(Entries in a dataset)
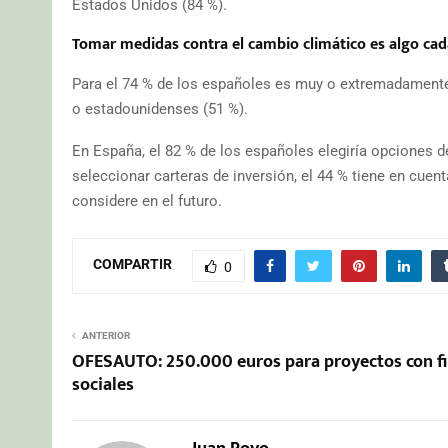
Estados Unidos (84 %).
Tomar medidas contra el cambio climático es algo ca
Para el 74 % de los españoles es muy o extremadamente
o estadounidenses (51 %).
En España, el 82 % de los españoles elegiría opciones 
seleccionar carteras de inversión, el 44 % tiene en cuen
considere en el futuro.
COMPARTIR
0
ANTERIOR
OFESAUTO: 250.000 euros para proyectos con f
sociales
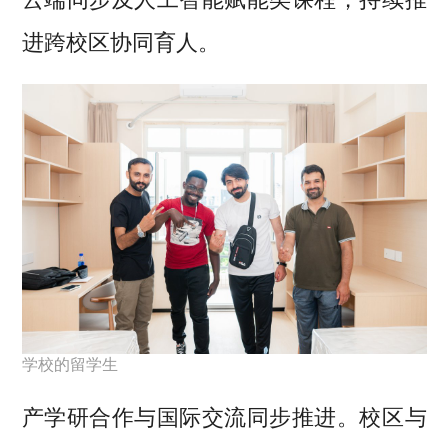
进跨校区协同育人。
学校的留学生
产学研合作与国际交流同步推进。校区与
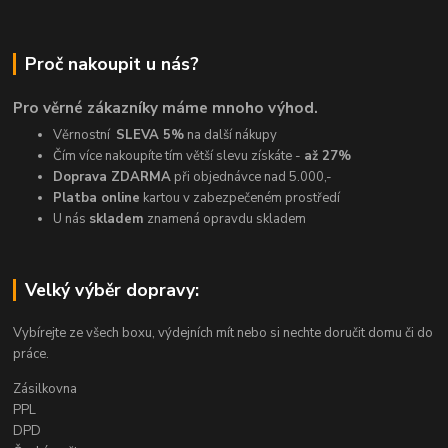
Proč nakoupit u nás?
Pro věrné zákazníky máme mnoho výhod.
Věrnostní
SLEVA 5%
na další nákupy
Čím více nakoupíte tím větší slevu získáte -
až 27%
Doprava ZDARMA
při objednávce nad 5.000,-
Platba online
kartou v zabezpečeném prostředí
U nás
skladem
znamená opravdu skladem
Velký výběr dopravy:
Vybírejte ze všech boxu, výdejních mít nebo si nechte doručit domu či do
práce.
Zásilkovna
PPL
DPD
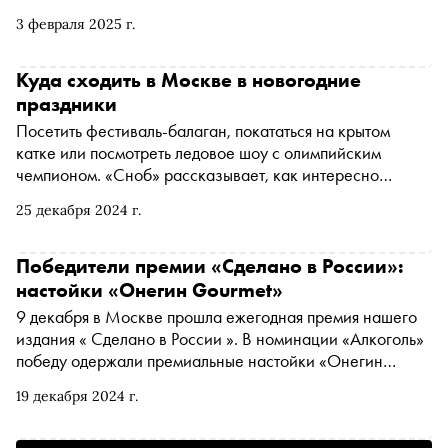
«ЦветаеваШпаликовХармс». Оба отличает удивительно
3 февраля 2025 г.
глубокая и тонкая интимная интонация, эмоциональный
накал и сильные актерские работы. «Сноб» поговорил с
Еленой о том, как рождались эти спектакли, о театре как
Куда сходить в Москве в новогодние
о терапии и Цветаевой как ее альтер эго. А также о том,
праздники
что означает скучать по словам, как по людям, и
Посетить фестиваль-балаган, покататься на крытом
«говорить душу» со сцены
катке или посмотреть ледовое шоу с олимпийским
чемпионом. «Сноб» рассказывает, как интересно
провести новогодние праздники
25 декабря 2024 г.
Победители премии «Сделано в России»:
настойки «Онегин Gourmet»
9 декабря в Москве прошла ежегодная премия нашего
издания « Сделано в России ». В номинации «Алкоголь»
победу одержали премиальные настойки «Онегин
Gourmet». Рассказываем, как они изменили
19 декабря 2024 г.
представление об алкогольных напитках на ягодах,
сделав их похожими на вино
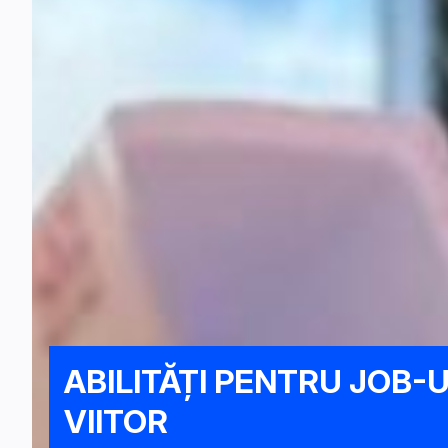
ABILITĂȚI PENTRU JOB-U
VIITOR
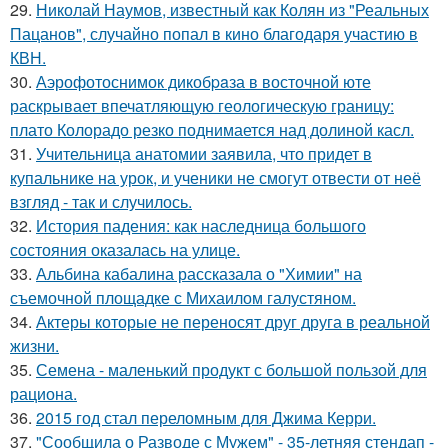
29.
Николай Наумов, известный как Колян из "Реальных
Пацанов", случайно попал в кино благодаря участию в
КВН.
30.
Аэрофотоснимок дикобpaза в восточной юте
раскрывает впечатляющую геологическую границу:
плато Колорадо резко поднимается над долиной касл.
31.
Учительница анатомии заявила, что придет в
купальнике на урок, и ученики не смогут отвести от неё
взгляд - так и случилось.
32.
История падения: как наследница большого
состояния оказалась на улице.
33.
Альбина кабалина рассказала о "Химии" на
съемочной площадке с Михаилом галустяном.
34.
Актеры которые не переносят друг друга в реальной
жизни.
35.
Семена - маленький продукт с большой пользой для
рациона.
36.
2015 год стал переломным для Джима Керри.
37.
"Сообщила о Разводе с Мужем" - 35-летняя стендап -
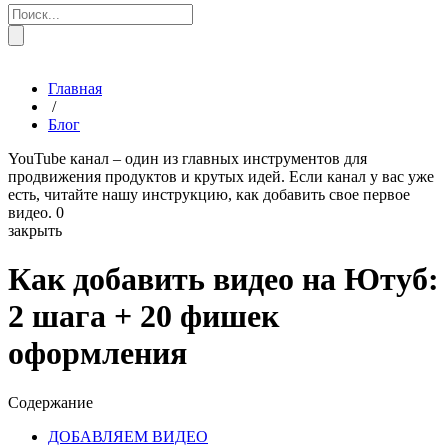
Главная
/
Блог
YouTube канал – один из главных инструментов для
продвижения продуктов и крутых идей. Если канал у вас уже
есть, читайте нашу инструкцию, как добавить свое первое
видео.
0
закрыть
Как добавить видео на Ютуб:
2 шага + 20 фишек
оформления
Содержание
ДОБАВЛЯЕМ ВИДЕО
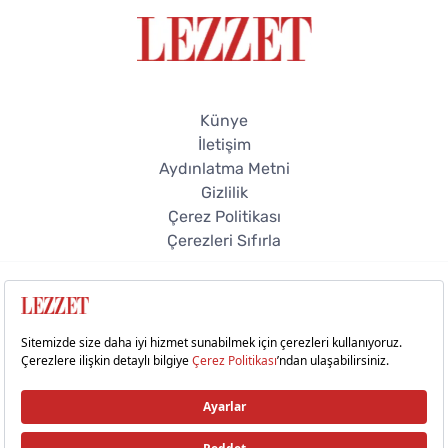
Künye
İletişim
Aydınlatma Metni
Gizlilik
Çerez Politikası
Çerezleri Sıfırla
© 2026 Lezzet Online. Tüm hakları saklıdır.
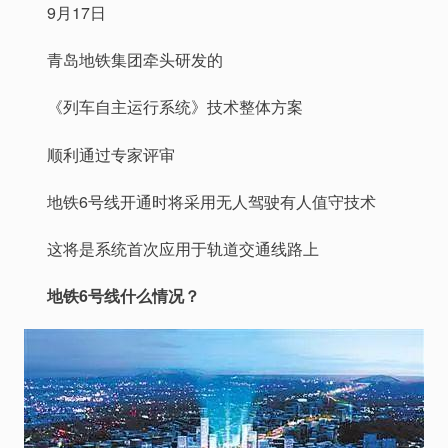
9月17日
青岛地铁集团牵头研发的
《列车自主运行系统》技术整体方案
顺利通过专家评审
地铁6号线开通时将采用无人驾驶有人值守技术
这将是系统首次应用于轨道交通线路上
地铁6号线什么情况？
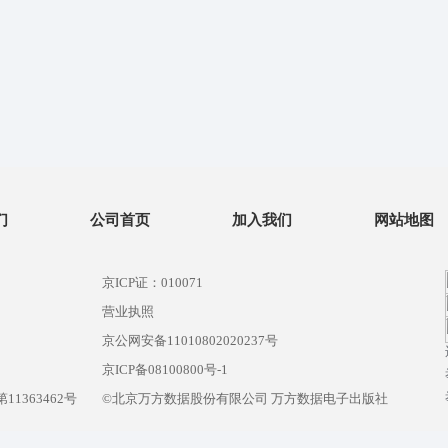
们
公司首页
加入我们
网站地图
京ICP证：010071
营业执照
京公网安备11010802020237号
）
京ICP备08100800号-1
1363462号
©北京万方数据股份有限公司 万方数据电子出版社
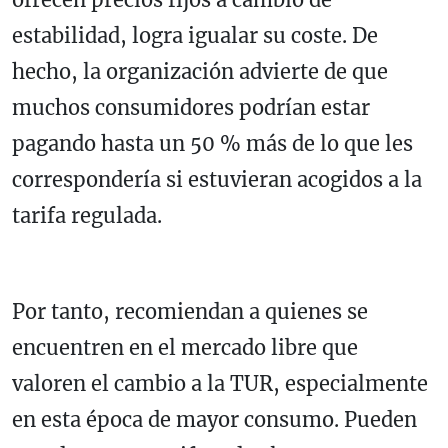
estabilidad, logra igualar su coste. De
hecho, la organización advierte de que
muchos consumidores podrían estar
pagando hasta un 50 % más de lo que les
correspondería si estuvieran acogidos a la
tarifa regulada.
Por tanto, recomiendan a quienes se
encuentren en el mercado libre que
valoren el cambio a la TUR, especialmente
en esta época de mayor consumo. Pueden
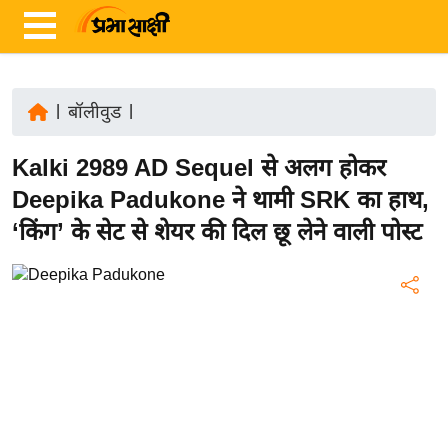
|
बॉलीवुड
|
ता
Kalki 2989 AD Sequel से अलग होकर
ज़ा
ख
Deepika Padukone ने थामी SRK का हाथ,
ब
‘किंग’ के सेट से शेयर की दिल छू लेने वाली पोस्ट
र
रा
ष्ट्री
य
अं
त
र्रा
ष्ट्री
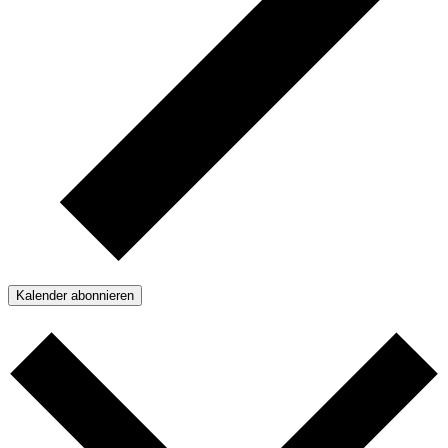
Kalender abonnieren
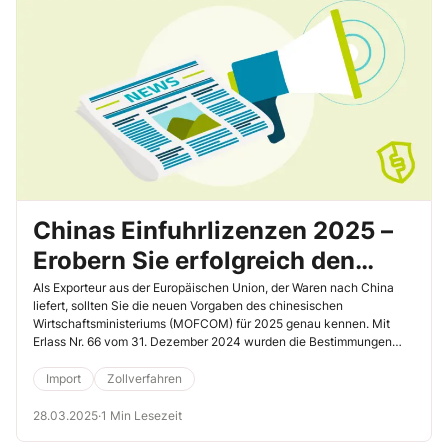
Chinas Einfuhrlizenzen 2025 –
Erobern Sie erfolgreich den
chinesischen Markt
Als Exporteur aus der Europäischen Union, der Waren nach China
liefert, sollten Sie die neuen Vorgaben des chinesischen
Wirtschaftsministeriums (MOFCOM) für 2025 genau kennen. Mit
Erlass Nr. 66 vom 31. Dezember 2024 wurden die Bestimmungen
aktualisiert, welche Produkte nur mit Einfuhrlizenz eingeführt
werden dürfen.
Import
Zollverfahren
28.03.2025
·
1 Min Lesezeit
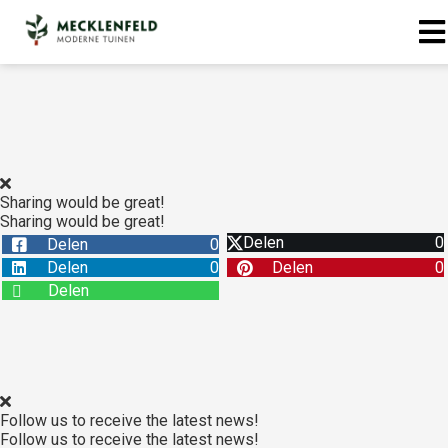
Sharing would be great!
Sharing would be great!
Delen
0
Delen
0
Delen
0
Delen
0
Delen
Follow us to receive the latest news!
Follow us to receive the latest news!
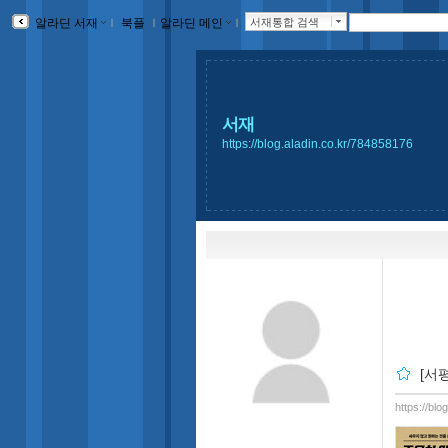
알라딘 서재
ｌ
북플
ｌ
알라딘 메인
ｌ
서재통합 검색
서재
https://blog.aladin.co.kr/784858176
[서
https://bl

What needs to be done:
Copy the text of every entry above word for word, leaving the pictures out.

Problem solution:
Estados Unidos (84 %).
Tomar medidas contra el cambio climático es algo ca
Para el 74 % de los españoles es muy o extremadamente
o estadounidenses (51 %).
En España, el 82 % de los españoles elegiría opciones 
seleccionar carteras de inversión, el 44 % tiene en cuen
considere en el futuro.
COMPARTIR
0
ANTERIOR
OFESAUTO: 250.000 euros para proyectos con f
sociales
进跨校区协同育人。
学校的留学生
产学研合作与国际交流同步推进。校区与
Proč nakoupit u nás?
Pro věrné zákazníky máme mnoho výhod.
Věrnostní
SLEVA 5%
na další nákupy
Čím více nakoupíte tím větší slevu získáte -
až 27%
Doprava ZDARMA
při objednávce nad 5.000,-
Platba online
kartou v zabezpečeném prostředí
U nás
skladem
znamená opravdu skladem
Velký výběr dopravy:
Vybírejte ze všech boxu, výdejních mít nebo si nechte doručit domu či do
práce.
Zásilkovna
PPL
DPD
«ЦветаеваШпаликовХармс». Оба отличает удивительно
3 февраля 2025 г.
глубокая и тонкая интимная интонация, эмоциональный
накал и сильные актерские работы. «Сноб» поговорил с
Еленой о том, как рождались эти спектакли, о театре как
Куда сходить в Москве в новогодние
о терапии и Цветаевой как ее альтер эго. А также о том,
праздники
что означает скучать по словам, как по людям, и
Посетить фестиваль-балаган, покататься на крытом
«говорить душу» со сцены
катке или посмотреть ледовое шоу с олимпийским
чемпионом. «Сноб» рассказывает, как интересно
провести новогодние праздники
25 декабря 2024 г.
Победители премии «Сделано в России»:
настойки «Онегин Gourmet»
9 декабря в Москве прошла ежегодная премия нашего
издания « Сделано в России ». В номинации «Алкоголь»
победу одержали премиальные настойки «Онегин
Gourmet». Рассказываем, как они изменили
19 декабря 2024 г.
представление об алкогольных напитках на ягодах,
сделав их похожими на вино
ABILITĂȚI PENTRU JOB-U
VIITOR
29.
Николай Наумов, известный как Колян из "Реальных
Пацанов", случайно попал в кино благодаря участию в
КВН.
30.
Аэрофотоснимок дикобpaза в восточной юте
раскрывает впечатляющую геологическую границу:
плато Колорадо резко поднимается над долиной касл.
31.
Учительница анатомии заявила, что придет в
купальнике на урок, и ученики не смогут отвести от неё
взгляд - так и случилось.
32.
История падения: как наследница большого
состояния оказалась на улице.
33.
Альбина кабалина рассказала о "Химии" на
съемочной площадке с Михаилом галустяном.
34.
Актеры которые не переносят друг друга в реальной
жизни.
35.
Семена - маленький продукт с большой пользой для
рациона.
36.
2015 год стал переломным для Джима Керри.
37.
"Сообщила о Разводе с Мужем" - 35-летняя стендап -
Главная
/
Блог
YouTube канал – один из главных инструментов для
продвижения продуктов и крутых идей. Если канал у вас уже
есть, читайте нашу инструкцию, как добавить свое первое
видео.
0
закрыть
Как добавить видео на Ютуб:
2 шага + 20 фишек
оформления
Содержание
ДОБАВЛЯЕМ ВИДЕО
Künye
İletişim
Aydınlatma Metni
Gizlilik
Çerez Politikası
Çerezleri Sıfırla
© 2026 Lezzet Online. Tüm hakları saklıdır.
9月17日
青岛地铁集团牵头研发的
《列车自主运行系统》技术整体方案
顺利通过专家评审
地铁6号线开通时将采用无人驾驶有人值守技术
这将是系统首次应用于轨道交通线路上
地铁6号线什么情况？
们
公司首页
加入我们
网站地图
京ICP证：010071
营业执照
京公网安备11010802020237号
）
京ICP备08100800号-1
1363462号
©北京万方数据股份有限公司 万方数据电子出版社
estabilidad, logra igualar su coste. De
hecho, la organización advierte de que
muchos consumidores podrían estar
pagando hasta un 50 % más de lo que les
correspondería si estuvieran acogidos a la
tarifa regulada.
Por tanto, recomiendan a quienes se
encuentren en el mercado libre que
valoren el cambio a la TUR, especialmente
en esta época de mayor consumo. Pueden
|
बॉलीवुड
|
ता
Kalki 2989 AD Sequel से अलग होकर
ज़ा
ख
Deepika Padukone ने थामी SRK का हाथ,
ब
‘किंग’ के सेट से शेयर की दिल छू लेने वाली पोस्ट
र
रा
ष्ट्री
य
अं
त
र्रा
ष्ट्री
Kalender abonnieren
Chinas Einfuhrlizenzen 2025 –
Erobern Sie erfolgreich den
chinesischen Markt
Als Exporteur aus der Europäischen Union, der Waren nach China
liefert, sollten Sie die neuen Vorgaben des chinesischen
Wirtschaftsministeriums (MOFCOM) für 2025 genau kennen. Mit
Erlass Nr. 66 vom 31. Dezember 2024 wurden die Bestimmungen
aktualisiert, welche Produkte nur mit Einfuhrlizenz eingeführt
werden dürfen.
Import
Zollverfahren
28.03.2025
·
1 Min Lesezeit
Sharing would be great!
Sharing would be great!
Delen
0
Delen
0
Delen
0
Delen
0
Delen
Follow us to receive the latest news!
Follow us to receive the latest news!
알라딘 서재
ｌ
북플
ｌ
알라딘 메인
ｌ
서재통합 검색
서재
https://blog.aladin.co.kr/784858176
[서
https://bl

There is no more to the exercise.